======== Selected text ========

From: will.deacon@arm.com (Will Deacon)
To: linux-arm-kernel@lists.infradead.org
Subject: [PATCH 3/6] arm64: lse: convert lse alternatives NOP padding to use __nops
Date: Fri, 9 Sep 2016 12:16:02 +0100 [thread overview]
Message-ID: <1473419765-3437-4-git-send-email-will.deacon@arm.com> (raw)
In-Reply-To: <1473419765-3437-1-git-send-email-will.deacon@arm.com>
The LSE atomics are implemented using alternative code sequences of
different lengths, and explicit NOP padding is used to ensure the
patching works correctly.
This patch converts the bulk of the LSE code over to using the __nops
macro, which makes it slightly clearer as to what is going on and also
consolidates all of the padding at the end of the various sequences.
Signed-off-by: Will Deacon <will.deacon@arm.com>
---
arch/arm64/include/asm/atomic_lse.h | 64 ++++++++++++++++---------------------
arch/arm64/include/asm/cmpxchg.h | 4 +--
arch/arm64/include/asm/spinlock.h | 27 +++++++---------
3 files changed, 39 insertions(+), 56 deletions(-)

======== Entries supplied ========

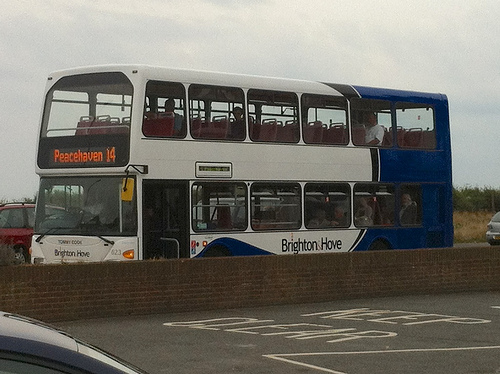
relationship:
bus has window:
[25, 59, 460, 264] [39, 73, 133, 169]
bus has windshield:
[25, 59, 460, 264] [32, 180, 139, 238]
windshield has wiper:
[32, 180, 139, 238] [34, 217, 76, 244]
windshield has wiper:
[32, 180, 139, 238] [72, 223, 115, 246]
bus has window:
[25, 59, 460, 264] [143, 79, 189, 141]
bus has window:
[25, 59, 460, 264] [187, 84, 247, 145]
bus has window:
[25, 59, 460, 264] [247, 84, 300, 147]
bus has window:
[25, 59, 460, 264] [301, 92, 350, 149]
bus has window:
[25, 59, 460, 264] [348, 97, 394, 148]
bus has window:
[25, 59, 460, 264] [395, 103, 439, 153]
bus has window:
[25, 59, 460, 264] [395, 177, 441, 228]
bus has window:
[25, 59, 460, 264] [354, 183, 399, 231]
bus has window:
[25, 59, 460, 264] [305, 182, 351, 233]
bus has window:
[25, 59, 460, 264] [249, 182, 303, 235]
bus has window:
[25, 59, 460, 264] [193, 184, 249, 230]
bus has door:
[25, 59, 460, 264] [142, 175, 192, 264]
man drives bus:
[67, 187, 113, 228] [25, 59, 460, 264]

========

• Exercise set:
1. In the patch email, what macro does the change convert most of the LSE code to use?
2. Copy the patch email's wording between "To: linux-arm-kernel@lists.infradead.org" and "patching works correctly.", inclusive.

• Answers provided:
1. The __nops macro.

2.
To: linux-arm-kernel@lists.infradead.org
Subject: [PATCH 3/6] arm64: lse: convert lse alternatives NOP padding to use __nops
Date: Fri, 9 Sep 2016 12:16:02 +0100 [thread overview]
Message-ID: <1473419765-3437-4-git-send-email-will.deacon@arm.com> (raw)
In-Reply-To: <1473419765-3437-1-git-send-email-will.deacon@arm.com>
The LSE atomics are implemented using alternative code sequences of
different lengths, and explicit NOP padding is used to ensure the
patching works correctly.